◆ **Work request**
Please rewrite everything from the start of the entries down to the line containing "VIEW LATEST PRICE", replacing "Senate" with "Assembly" and leaving all else unchanged.

◆ **Information supplied**
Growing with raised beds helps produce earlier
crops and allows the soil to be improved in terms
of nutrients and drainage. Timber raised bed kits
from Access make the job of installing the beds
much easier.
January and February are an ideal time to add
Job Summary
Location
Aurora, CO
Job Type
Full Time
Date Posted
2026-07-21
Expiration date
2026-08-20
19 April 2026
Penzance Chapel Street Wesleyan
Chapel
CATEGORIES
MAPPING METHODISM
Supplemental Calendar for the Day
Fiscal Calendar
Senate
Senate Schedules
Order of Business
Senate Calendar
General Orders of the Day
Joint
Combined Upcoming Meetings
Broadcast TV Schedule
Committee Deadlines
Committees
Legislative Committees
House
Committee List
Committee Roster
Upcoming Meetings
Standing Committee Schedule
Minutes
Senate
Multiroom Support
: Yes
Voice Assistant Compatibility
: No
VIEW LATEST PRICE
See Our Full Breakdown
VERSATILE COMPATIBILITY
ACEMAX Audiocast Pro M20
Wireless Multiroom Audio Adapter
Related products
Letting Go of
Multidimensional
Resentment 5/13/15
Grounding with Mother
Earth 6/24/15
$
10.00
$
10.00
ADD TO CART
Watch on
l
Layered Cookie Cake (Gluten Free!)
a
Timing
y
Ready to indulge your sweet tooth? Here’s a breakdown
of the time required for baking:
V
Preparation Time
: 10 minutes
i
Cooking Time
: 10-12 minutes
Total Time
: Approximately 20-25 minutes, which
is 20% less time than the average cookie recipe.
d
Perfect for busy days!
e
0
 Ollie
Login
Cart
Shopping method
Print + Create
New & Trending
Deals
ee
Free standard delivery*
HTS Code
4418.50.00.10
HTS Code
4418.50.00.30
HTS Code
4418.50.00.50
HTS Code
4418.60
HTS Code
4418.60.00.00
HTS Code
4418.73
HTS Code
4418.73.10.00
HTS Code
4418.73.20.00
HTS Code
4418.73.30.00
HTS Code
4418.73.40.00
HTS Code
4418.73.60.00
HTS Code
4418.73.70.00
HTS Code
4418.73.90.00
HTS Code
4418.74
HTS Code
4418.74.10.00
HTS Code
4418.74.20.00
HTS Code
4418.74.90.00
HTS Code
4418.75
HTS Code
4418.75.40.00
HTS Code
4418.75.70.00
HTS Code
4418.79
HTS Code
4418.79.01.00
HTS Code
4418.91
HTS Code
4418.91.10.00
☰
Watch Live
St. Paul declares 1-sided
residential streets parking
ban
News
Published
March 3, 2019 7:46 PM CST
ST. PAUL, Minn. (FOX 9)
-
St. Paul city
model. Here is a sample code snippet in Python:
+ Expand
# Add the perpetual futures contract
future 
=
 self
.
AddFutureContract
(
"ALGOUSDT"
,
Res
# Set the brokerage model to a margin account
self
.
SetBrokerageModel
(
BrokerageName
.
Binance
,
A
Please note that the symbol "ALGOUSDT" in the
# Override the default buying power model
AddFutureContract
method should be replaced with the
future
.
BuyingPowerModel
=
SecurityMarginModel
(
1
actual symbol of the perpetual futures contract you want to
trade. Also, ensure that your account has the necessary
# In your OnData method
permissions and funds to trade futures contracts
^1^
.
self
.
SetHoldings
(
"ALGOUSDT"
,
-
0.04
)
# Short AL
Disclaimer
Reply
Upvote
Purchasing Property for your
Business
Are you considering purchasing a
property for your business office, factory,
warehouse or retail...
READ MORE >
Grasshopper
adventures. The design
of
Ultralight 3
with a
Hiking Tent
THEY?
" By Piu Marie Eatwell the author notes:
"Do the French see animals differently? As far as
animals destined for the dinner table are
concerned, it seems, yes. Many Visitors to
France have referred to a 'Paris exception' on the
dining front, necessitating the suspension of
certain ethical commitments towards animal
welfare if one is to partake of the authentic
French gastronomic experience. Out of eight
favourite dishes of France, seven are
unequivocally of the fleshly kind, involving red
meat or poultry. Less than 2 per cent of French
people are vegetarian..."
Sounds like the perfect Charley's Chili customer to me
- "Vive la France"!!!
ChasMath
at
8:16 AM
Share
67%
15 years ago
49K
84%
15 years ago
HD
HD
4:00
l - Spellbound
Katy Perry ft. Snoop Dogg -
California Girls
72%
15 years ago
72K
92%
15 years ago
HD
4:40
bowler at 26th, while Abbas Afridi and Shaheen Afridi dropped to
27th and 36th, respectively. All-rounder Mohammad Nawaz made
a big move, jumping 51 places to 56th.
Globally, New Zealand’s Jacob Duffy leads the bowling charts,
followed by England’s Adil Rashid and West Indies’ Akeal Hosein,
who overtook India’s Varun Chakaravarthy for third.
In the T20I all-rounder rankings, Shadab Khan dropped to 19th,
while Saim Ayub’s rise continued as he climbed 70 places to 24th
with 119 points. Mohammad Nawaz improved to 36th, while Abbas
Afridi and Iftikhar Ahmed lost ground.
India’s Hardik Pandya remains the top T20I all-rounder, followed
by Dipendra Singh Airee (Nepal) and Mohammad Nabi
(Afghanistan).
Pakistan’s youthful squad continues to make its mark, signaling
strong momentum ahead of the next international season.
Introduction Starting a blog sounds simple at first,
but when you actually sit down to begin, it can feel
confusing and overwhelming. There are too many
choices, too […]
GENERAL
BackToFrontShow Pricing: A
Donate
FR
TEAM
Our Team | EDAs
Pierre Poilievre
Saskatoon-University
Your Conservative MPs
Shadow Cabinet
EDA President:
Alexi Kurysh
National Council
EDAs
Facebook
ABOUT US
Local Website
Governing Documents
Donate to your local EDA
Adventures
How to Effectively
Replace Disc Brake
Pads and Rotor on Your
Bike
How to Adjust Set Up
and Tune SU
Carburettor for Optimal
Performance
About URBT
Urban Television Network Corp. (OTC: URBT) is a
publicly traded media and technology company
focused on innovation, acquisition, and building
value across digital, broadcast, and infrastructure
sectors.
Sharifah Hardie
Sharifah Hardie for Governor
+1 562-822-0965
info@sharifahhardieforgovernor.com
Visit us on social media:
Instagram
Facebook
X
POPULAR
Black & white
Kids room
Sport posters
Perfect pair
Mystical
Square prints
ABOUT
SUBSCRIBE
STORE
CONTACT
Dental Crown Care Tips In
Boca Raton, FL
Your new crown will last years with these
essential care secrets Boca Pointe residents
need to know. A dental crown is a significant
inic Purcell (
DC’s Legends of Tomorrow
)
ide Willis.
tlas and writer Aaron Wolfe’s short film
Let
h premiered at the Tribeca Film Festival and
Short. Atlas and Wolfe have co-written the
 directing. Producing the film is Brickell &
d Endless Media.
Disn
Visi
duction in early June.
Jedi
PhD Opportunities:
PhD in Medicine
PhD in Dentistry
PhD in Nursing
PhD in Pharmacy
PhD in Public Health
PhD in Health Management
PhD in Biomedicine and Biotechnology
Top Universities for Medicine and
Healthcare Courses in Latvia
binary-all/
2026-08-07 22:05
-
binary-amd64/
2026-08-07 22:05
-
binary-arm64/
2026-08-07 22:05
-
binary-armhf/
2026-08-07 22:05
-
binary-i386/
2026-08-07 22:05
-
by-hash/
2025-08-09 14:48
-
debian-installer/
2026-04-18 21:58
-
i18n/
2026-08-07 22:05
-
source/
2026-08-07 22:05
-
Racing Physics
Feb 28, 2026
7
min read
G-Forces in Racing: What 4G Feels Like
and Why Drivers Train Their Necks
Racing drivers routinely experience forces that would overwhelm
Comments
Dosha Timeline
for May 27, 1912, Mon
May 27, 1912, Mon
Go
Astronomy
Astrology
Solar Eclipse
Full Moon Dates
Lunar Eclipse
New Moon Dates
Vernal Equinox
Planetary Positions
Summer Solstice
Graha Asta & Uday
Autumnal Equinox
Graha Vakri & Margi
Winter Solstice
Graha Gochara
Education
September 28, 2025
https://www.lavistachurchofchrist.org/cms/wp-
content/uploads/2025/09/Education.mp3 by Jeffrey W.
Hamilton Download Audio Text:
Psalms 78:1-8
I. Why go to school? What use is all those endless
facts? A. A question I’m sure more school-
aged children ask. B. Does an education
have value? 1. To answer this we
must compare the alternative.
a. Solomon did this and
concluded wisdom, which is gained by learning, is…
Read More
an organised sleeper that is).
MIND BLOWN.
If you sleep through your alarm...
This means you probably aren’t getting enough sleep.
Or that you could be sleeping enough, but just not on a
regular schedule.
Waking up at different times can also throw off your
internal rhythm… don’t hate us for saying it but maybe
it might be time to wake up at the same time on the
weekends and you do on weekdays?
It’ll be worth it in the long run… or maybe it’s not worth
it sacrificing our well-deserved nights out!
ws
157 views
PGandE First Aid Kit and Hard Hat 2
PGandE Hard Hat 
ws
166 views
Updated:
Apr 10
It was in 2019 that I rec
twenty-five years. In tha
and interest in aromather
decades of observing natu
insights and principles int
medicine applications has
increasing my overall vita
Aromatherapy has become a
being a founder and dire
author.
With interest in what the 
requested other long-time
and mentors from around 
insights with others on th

◆ **Task solution**
Growing with raised beds helps produce earlier
crops and allows the soil to be improved in terms
of nutrients and drainage. Timber raised bed kits
from Access make the job of installing the beds
much easier.
January and February are an ideal time to add
Job Summary
Location
Aurora, CO
Job Type
Full Time
Date Posted
2026-07-21
Expiration date
2026-08-20
19 April 2026
Penzance Chapel Street Wesleyan
Chapel
CATEGORIES
MAPPING METHODISM
Supplemental Calendar for the Day
Fiscal Calendar
Assembly
Assembly Schedules
Order of Business
Assembly Calendar
General Orders of the Day
Joint
Combined Upcoming Meetings
Broadcast TV Schedule
Committee Deadlines
Committees
Legislative Committees
House
Committee List
Committee Roster
Upcoming Meetings
Standing Committee Schedule
Minutes
Assembly
Multiroom Support
: Yes
Voice Assistant Compatibility
: No
VIEW LATEST PRICE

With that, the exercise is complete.